THE LONG VIEW addresses questions of landscape and memory, history and social change in both Irish and more global contexts.
David Farrell explores the sensitive subject of the search for those who were ‘disappeared’ by the Republican movement, in a series of landscape studies from a project that has spanned over a decade.
Anthony Haughey addresses the spectral presence of ghost estates on the contemporary landscape. Through Haughey’s lens, these eerie ‘monuments’ are a testament to the end of Ireland’s gold rush and the resulting cost of unregulated growth.
Richard Mosse also explores the visual possibilities of the monumental, in both the subject matter and the sublime scale of his work. Mosse recasts the sculptural form of an airplane wreck into a powerful symbol of the failure of modernity.

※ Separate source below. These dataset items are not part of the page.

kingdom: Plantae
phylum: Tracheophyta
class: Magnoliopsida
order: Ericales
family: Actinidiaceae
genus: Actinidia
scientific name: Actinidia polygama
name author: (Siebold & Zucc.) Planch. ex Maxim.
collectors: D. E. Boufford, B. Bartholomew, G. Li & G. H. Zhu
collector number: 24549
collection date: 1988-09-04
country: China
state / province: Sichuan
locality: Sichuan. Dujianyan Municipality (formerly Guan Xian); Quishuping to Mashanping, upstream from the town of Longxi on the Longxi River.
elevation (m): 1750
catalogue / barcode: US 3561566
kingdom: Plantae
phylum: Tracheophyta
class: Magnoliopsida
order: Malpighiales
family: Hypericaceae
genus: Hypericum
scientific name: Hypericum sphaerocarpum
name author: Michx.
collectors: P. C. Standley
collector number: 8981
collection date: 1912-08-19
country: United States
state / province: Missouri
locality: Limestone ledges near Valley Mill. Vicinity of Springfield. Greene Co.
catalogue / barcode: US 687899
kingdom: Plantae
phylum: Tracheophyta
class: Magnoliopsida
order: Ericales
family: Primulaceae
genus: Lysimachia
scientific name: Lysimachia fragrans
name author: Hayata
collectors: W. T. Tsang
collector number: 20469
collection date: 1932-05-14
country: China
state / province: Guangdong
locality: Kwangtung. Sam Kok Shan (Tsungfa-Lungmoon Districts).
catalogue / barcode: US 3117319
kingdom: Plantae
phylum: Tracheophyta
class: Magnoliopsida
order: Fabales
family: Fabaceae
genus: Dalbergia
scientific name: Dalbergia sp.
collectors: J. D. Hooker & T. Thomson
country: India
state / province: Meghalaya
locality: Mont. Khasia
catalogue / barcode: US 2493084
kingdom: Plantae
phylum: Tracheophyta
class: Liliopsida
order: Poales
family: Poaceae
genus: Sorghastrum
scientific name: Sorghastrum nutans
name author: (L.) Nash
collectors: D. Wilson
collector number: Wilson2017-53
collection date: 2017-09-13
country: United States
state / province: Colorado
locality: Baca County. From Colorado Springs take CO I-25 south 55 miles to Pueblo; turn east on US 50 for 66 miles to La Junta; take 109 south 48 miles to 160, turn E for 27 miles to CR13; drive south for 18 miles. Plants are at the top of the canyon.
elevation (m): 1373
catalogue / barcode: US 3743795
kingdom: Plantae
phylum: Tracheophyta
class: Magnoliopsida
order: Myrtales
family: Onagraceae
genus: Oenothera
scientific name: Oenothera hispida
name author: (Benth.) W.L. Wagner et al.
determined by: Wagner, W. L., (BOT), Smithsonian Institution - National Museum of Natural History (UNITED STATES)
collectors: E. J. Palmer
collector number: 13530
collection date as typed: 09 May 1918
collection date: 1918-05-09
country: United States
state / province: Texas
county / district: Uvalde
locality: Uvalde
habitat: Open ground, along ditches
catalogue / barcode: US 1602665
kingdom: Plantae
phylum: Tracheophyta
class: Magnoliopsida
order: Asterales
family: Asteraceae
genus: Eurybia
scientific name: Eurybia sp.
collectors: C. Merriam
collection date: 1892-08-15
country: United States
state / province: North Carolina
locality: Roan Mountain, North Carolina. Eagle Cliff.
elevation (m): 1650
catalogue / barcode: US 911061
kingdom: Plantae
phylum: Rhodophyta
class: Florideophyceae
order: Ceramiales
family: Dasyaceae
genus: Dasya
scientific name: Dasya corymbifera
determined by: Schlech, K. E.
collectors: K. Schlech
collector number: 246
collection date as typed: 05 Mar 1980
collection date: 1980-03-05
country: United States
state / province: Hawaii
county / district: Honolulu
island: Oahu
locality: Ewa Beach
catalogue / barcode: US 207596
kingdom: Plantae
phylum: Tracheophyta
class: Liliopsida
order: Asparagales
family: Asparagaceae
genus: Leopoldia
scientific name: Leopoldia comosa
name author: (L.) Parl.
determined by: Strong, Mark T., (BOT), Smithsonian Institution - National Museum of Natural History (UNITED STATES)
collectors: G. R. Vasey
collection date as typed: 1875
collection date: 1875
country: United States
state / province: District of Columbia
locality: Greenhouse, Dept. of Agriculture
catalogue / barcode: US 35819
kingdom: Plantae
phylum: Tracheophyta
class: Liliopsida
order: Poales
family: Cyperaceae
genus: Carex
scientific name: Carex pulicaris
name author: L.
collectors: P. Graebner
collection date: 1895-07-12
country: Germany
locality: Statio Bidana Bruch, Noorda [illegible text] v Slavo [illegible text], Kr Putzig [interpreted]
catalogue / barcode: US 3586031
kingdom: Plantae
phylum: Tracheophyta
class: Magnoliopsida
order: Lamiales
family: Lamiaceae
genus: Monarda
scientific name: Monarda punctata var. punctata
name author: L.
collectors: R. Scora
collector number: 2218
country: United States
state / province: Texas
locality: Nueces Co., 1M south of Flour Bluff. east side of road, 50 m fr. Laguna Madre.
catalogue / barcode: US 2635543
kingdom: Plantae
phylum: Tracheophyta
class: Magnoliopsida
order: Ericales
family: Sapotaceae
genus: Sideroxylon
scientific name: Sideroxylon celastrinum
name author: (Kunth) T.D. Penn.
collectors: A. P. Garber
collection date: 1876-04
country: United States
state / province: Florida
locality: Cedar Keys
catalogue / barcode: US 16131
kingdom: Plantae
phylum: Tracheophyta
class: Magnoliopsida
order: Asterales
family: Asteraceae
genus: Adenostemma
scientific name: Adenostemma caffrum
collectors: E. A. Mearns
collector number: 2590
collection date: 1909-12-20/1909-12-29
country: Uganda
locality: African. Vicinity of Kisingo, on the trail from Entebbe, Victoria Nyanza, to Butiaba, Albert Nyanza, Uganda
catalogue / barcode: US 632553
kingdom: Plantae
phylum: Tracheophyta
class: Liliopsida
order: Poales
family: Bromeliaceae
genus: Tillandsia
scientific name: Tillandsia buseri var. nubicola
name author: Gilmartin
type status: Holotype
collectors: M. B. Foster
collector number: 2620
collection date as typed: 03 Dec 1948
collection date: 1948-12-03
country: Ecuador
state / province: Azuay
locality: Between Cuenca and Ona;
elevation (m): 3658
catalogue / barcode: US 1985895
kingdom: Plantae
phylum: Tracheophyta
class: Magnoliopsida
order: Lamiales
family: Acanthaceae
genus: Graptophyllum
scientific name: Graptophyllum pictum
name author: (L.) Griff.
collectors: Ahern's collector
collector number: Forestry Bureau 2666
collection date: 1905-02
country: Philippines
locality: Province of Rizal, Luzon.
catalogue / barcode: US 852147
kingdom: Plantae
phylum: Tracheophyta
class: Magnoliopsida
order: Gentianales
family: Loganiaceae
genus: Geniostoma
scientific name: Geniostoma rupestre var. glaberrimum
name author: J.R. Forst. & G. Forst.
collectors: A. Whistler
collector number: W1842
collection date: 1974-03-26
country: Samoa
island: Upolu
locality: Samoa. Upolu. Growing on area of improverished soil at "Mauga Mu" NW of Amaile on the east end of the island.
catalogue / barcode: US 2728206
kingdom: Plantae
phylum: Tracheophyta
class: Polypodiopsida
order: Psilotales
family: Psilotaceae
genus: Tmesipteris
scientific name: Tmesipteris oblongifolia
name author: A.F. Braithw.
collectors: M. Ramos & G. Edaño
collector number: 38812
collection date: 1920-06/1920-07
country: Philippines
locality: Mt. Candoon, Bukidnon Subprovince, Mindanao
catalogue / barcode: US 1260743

Jackie Nickerson also works on a very large scale and in a global context, but she focusses on how we inhabit our ordinary, everyday worlds, presenting her own, often ambivalent, subjective position. Made over a ten-year period, the work on show explores the interplay between the global and the local in the newly affluent Gulf states.
Paul Seawright recovers visual fragments and texts from the surfaces of the urban landscape of his native Belfast. The work examines the continued play of competing claims to meaning and identity in a post-conflict context.
Donovan Wylie presents two bodies of work which operate on widely different registers. In his cool, objective aerial survey of British Watchtowers along the border, he deftly turns the surveryor into the surveyed; while in Scrapbook, he presents ‘the Troubles’ as an intimate aspect of lived experience, in a radical mixup of the private and the public.
A full-colour publication with a text by Justin Carville accompanies the exhibition.
THE LONG VIEW is curated by Tanya Kiang and Trish Lambe. It was produced with generous support from Fire, Ireland’s leading provider of fine art photographic services. It is a featured exhibition of the PhotoIreland Festival 2011.